What makes the NS a good judge of what people in the third world want? Here they are committing an error most evident in the anti-globalisation movement--it is projecting what it wants onto those who it puports to care about. I don't know if the Iraqi people want the liberation that they are being given, but neither do they. Opinion is also not monolithic--some may be for it, others against. Is the resistance that US and British forces are facing a mass campaign? So far most reports indicate not.

Something also needs to be said about the wish for the west to "follow . . . rules consistently". Independent central banks may be one thing, but is an independent foreign policy? No nation does this--few people, let alone states, leave a blatant opportunity to make a profit alone, and the temptation to cheat on any rules-based regime is simply too great. The call here is effectively for a depoliticisation of foreign policy--communiqués can be issued, regrets expressed, but in the end the NS would just have the west shrug its shoulders. The desire for this is reminiscent of the Kellogg-Briand Pact of 1928, where the "High Contracting Parties solemly declare in the names of their respective peoples that they condemn recourse to war for the solution of international controversies, and renounce it, as an instrument of national policy in their relations with one another." The Italian invasion of Abyssnia in 1935 put paid to this ideal.

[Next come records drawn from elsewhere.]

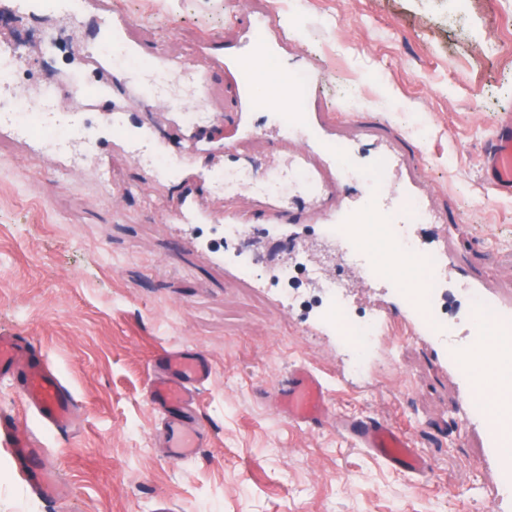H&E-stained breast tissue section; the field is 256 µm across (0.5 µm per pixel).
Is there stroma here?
Listing matches in <instances>:
<instances>
[{"mask_svg": "<svg viewBox=\"0 0 512 512\" xmlns=\"http://www.w3.org/2000/svg\"><path fill=\"white\" fill-rule=\"evenodd\" d=\"M112 3L126 20L123 44L136 49L112 83L128 127L82 115L98 128L111 185L79 150L68 173L48 164L69 141L68 124L34 130L19 118L17 135L0 134V332L25 338L83 403L74 431L48 432L0 382V412L42 439L68 490L58 501L32 496L0 447V512H151L160 498L177 512H492L479 442L459 432L456 386L423 345L390 329L357 384L338 381L343 349L306 332L278 292L257 286L289 262L288 243L255 236L251 247L266 259L246 280L228 279L223 261L208 258L225 207L257 213L265 183L296 186L286 157L303 140L278 142L277 112L255 113L260 133L243 142L260 169L225 171L200 196L216 222L172 223L196 177L168 165L184 144L163 102L189 98L194 83L178 65L208 64L206 42L234 50L232 0ZM238 9L270 16L277 64L320 75L304 93L339 138L383 141L407 158L394 181L426 188L456 221L452 246L466 272L511 296L512 197L497 196L480 167L494 122L512 107V0H243ZM43 23L59 29V49L36 77L78 70L75 40L103 45L93 19L77 28L45 13L32 21ZM147 45L175 70L155 73ZM140 83L155 84L158 101L137 97ZM199 111V136L222 143L240 114L225 67L210 66ZM182 347L205 354L213 372L197 411L204 445L175 461L159 445L161 416L144 389L158 350ZM294 363L326 379L337 411L404 429L429 475L401 474L333 426L309 429L278 413L269 385Z\"/></svg>", "mask_w": 512, "mask_h": 512, "instance_id": "stroma-1", "label": "stroma"}]
</instances>
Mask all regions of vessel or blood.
<instances>
[{
	"instance_id": "1",
	"label": "vessel or blood",
	"mask_w": 512,
	"mask_h": 512,
	"mask_svg": "<svg viewBox=\"0 0 512 512\" xmlns=\"http://www.w3.org/2000/svg\"><path fill=\"white\" fill-rule=\"evenodd\" d=\"M271 23L260 18H246V40L242 47L226 54L225 67L235 71L241 106L238 140L225 141V160L239 162V139L253 137L256 129L254 111L274 109L285 119L277 130L280 139L295 136L298 128L308 130L302 150L289 156L290 171L303 183V196L278 192L269 195V209L264 215L268 232L284 233L303 214L313 220L319 236L342 244L344 251H360L368 217L389 224L392 238L410 234L417 238V250L435 261L431 284L417 283L409 288L396 286V257L370 262L373 285L380 299L372 314V333L381 335L401 316L415 339L427 343L438 367L456 382L461 399L458 407L460 425L478 437L481 463L495 475L493 508L512 512V377L501 369L512 366V299L487 289L482 281L464 277L463 296L469 332L457 335L445 312L454 294L448 277L460 268L458 256L445 240L441 216L430 209L426 197L406 184L405 197L414 199L422 213L421 224H411L405 211L389 209L374 189H367L361 205L337 204L322 210L319 201L340 187L349 167L357 160L353 145L337 144L328 133L323 118L307 113L303 103L285 96L258 97L255 94L254 63L273 57L269 33ZM487 184L497 194L512 197V112L504 111L493 130L482 159ZM211 216L198 210L192 198H184L173 220L177 223H205ZM301 324L307 331L325 336H342L343 327L335 299H328L321 310H308ZM212 366L200 352L185 348H167L155 357L146 386V398L163 419V444L170 458L183 460L196 454L203 433L195 421L197 396L208 382ZM16 379L15 390L28 410L44 428H69L76 413V400L60 376L43 356L27 349L15 336L0 335V380ZM273 405L288 420L313 427L322 419L338 416L337 429L354 447L381 458L393 469L409 476L429 472L431 465L416 448L406 432L389 423L359 414L336 415L325 380L309 367L297 364L273 383ZM0 444L11 448L25 475L31 493L53 499L61 486L55 467L40 440L27 436L18 419L0 414Z\"/></svg>"
}]
</instances>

I am not going so far as to decry international law or the United Nations, as some commentators have done. I just draw attention to the fact that inernational law is more of a mutual-benefit process than a strict constraint on the actions of nation-states--if it were meant to be the latter, then a proper independent policy enforcement mechanism would exist. So far there is only one--the WTO's dispute-resolution mechanism--and it is only a qualified success. The NS would do well to consider why that is.